Task directions
Pictures should be left out while the data beneath this task is written out word for word.

Collected data
☆ ☆ ☆ ☆ ☆ ☆ ☆

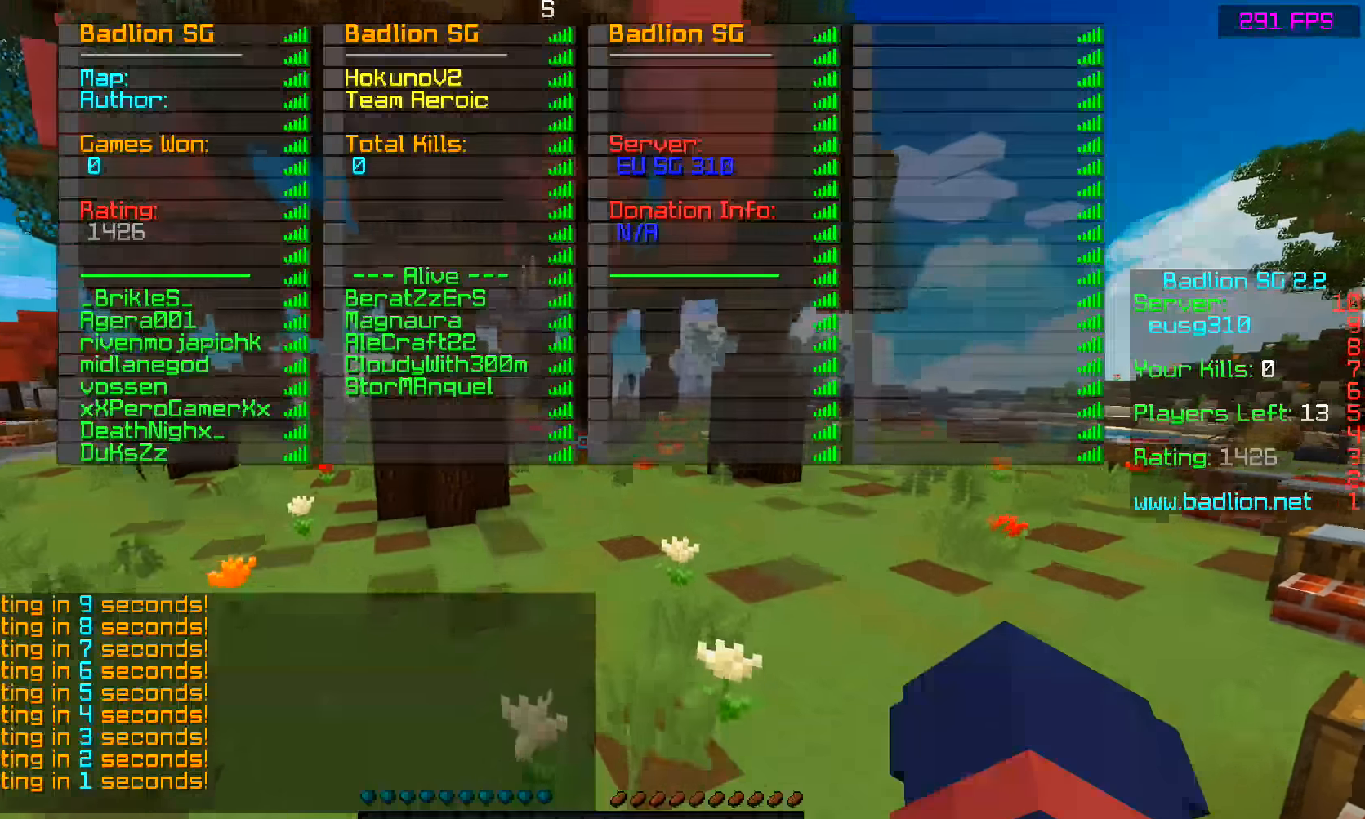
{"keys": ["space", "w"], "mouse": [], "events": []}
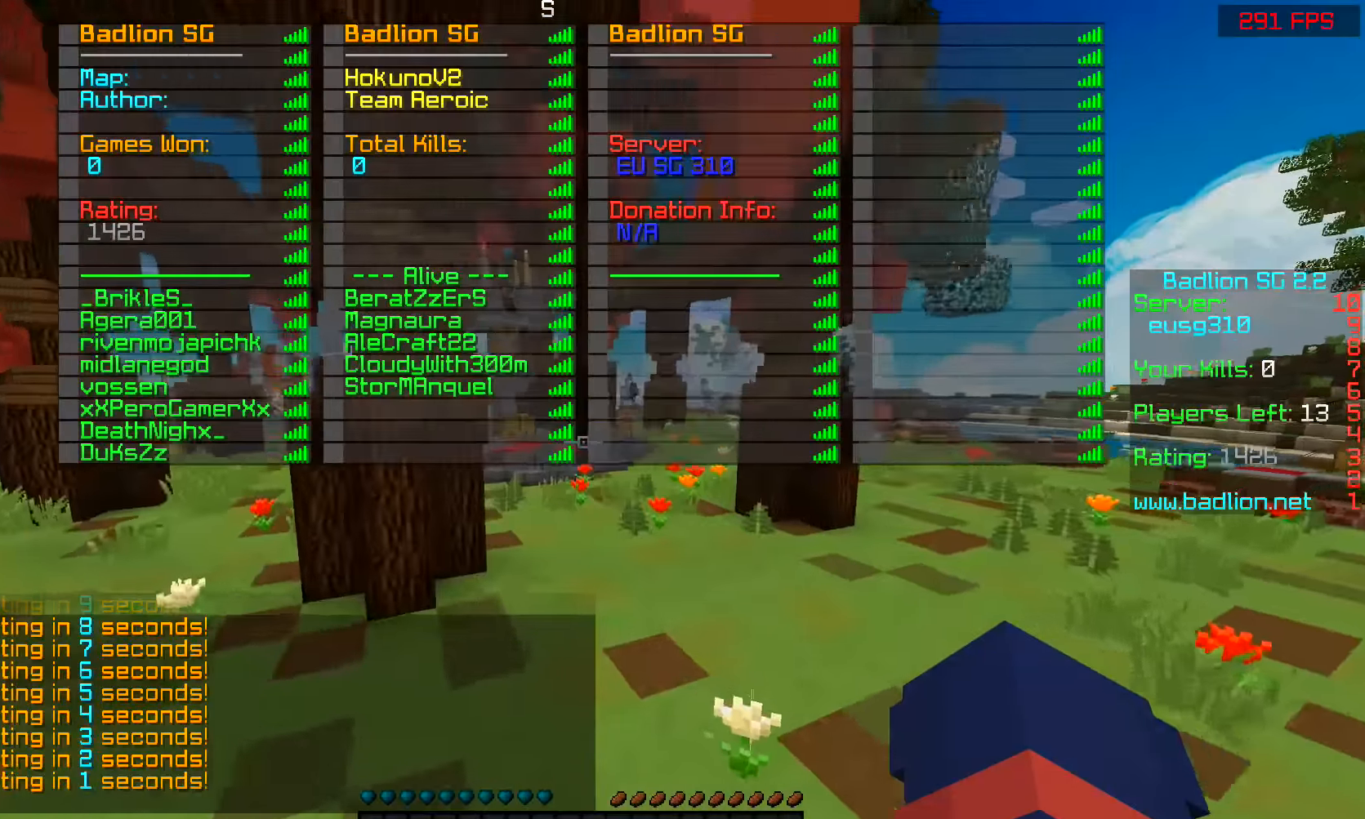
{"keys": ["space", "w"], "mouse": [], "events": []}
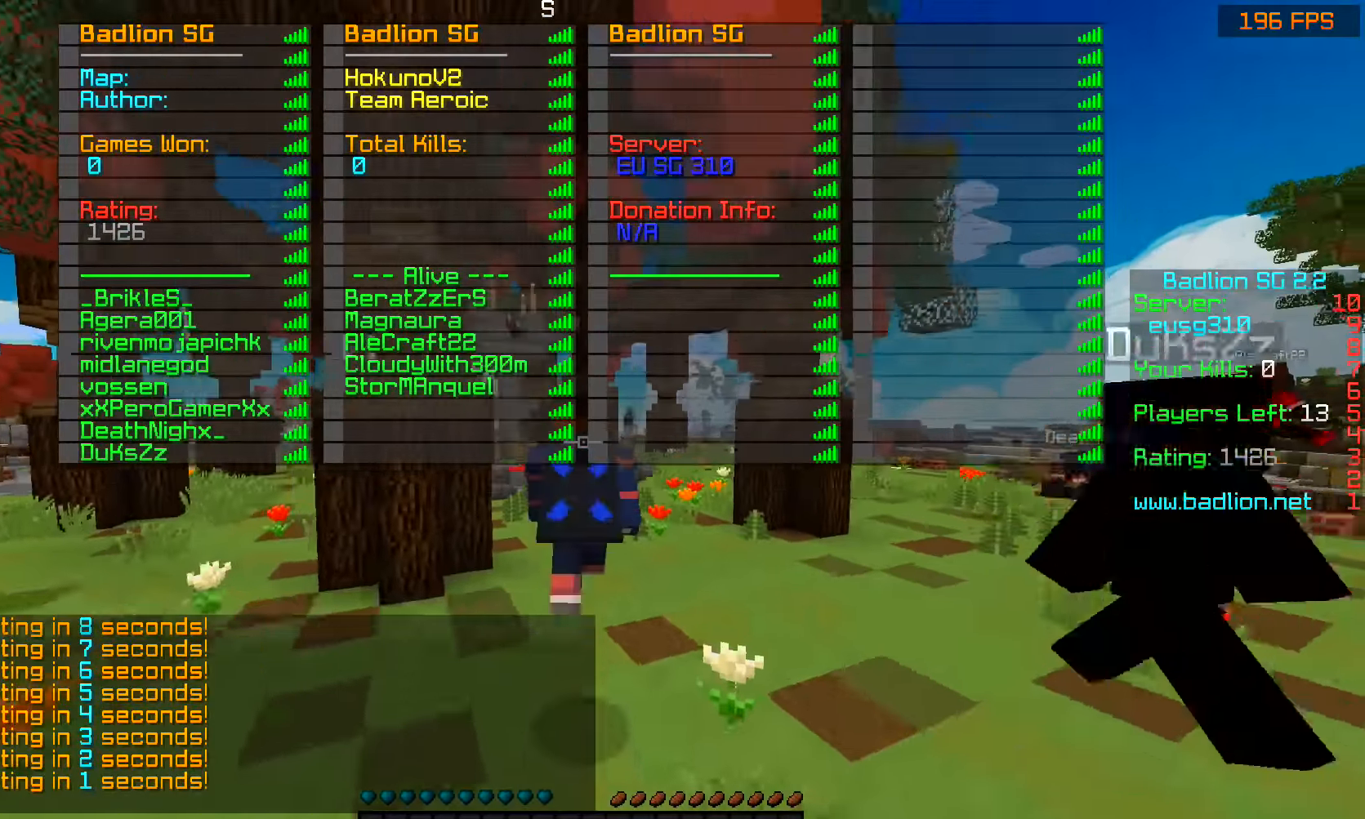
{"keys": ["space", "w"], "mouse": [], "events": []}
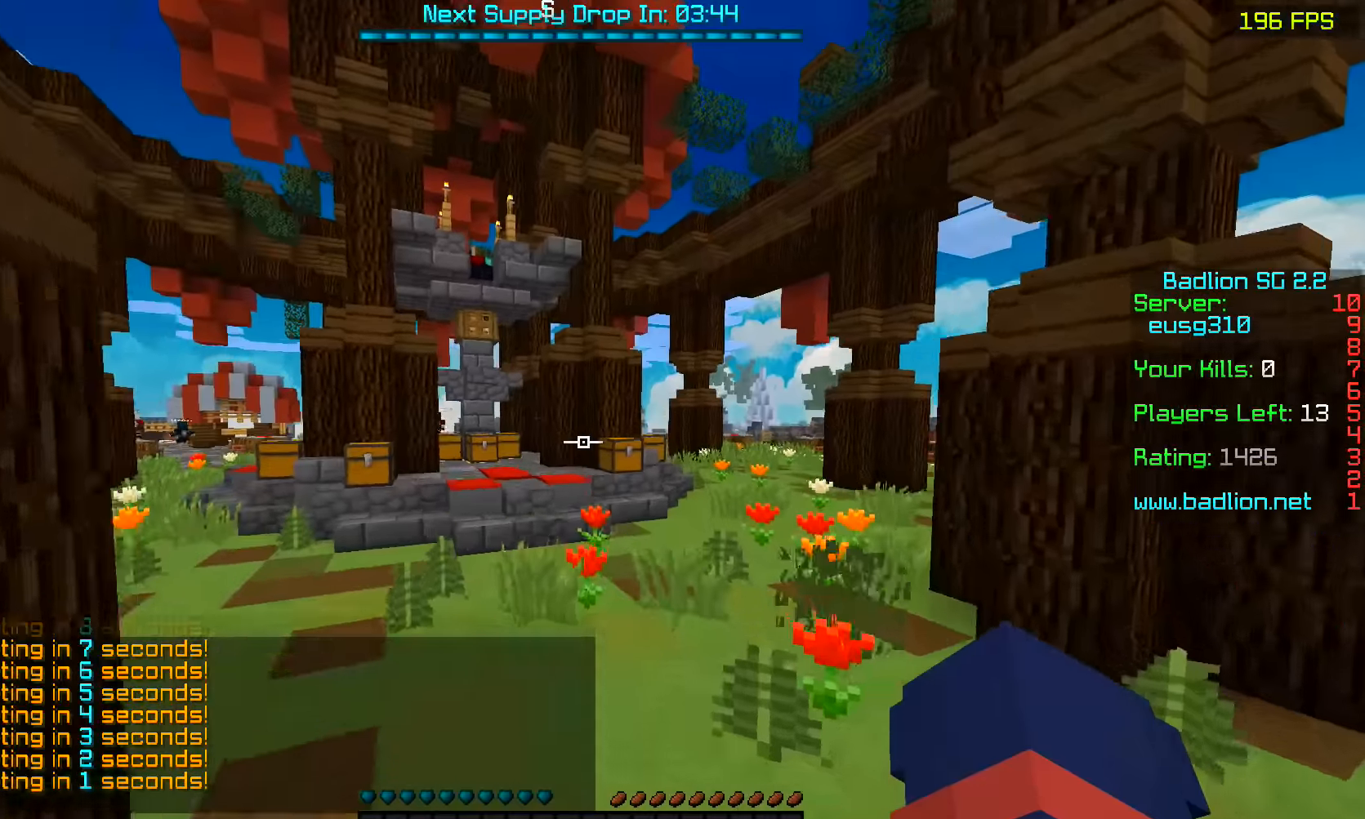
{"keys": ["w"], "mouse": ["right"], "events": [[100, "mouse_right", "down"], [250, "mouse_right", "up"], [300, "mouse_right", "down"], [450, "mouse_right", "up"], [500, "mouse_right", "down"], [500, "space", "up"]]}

☆ ☆ ☆ ☆ ☆ ☆ ☆

Response area
{"keys": ["space", "w"], "mouse": [], "events": []}
{"keys": ["space", "w"], "mouse": [], "events": []}
{"keys": ["space", "w"], "mouse": [], "events": []}
{"keys": ["w"], "mouse": ["right"], "events": [[100, "mouse_right", "down"], [250, "mouse_right", "up"], [300, "mouse_right", "down"], [450, "mouse_right", "up"], [500, "mouse_right", "down"], [500, "space", "up"]]}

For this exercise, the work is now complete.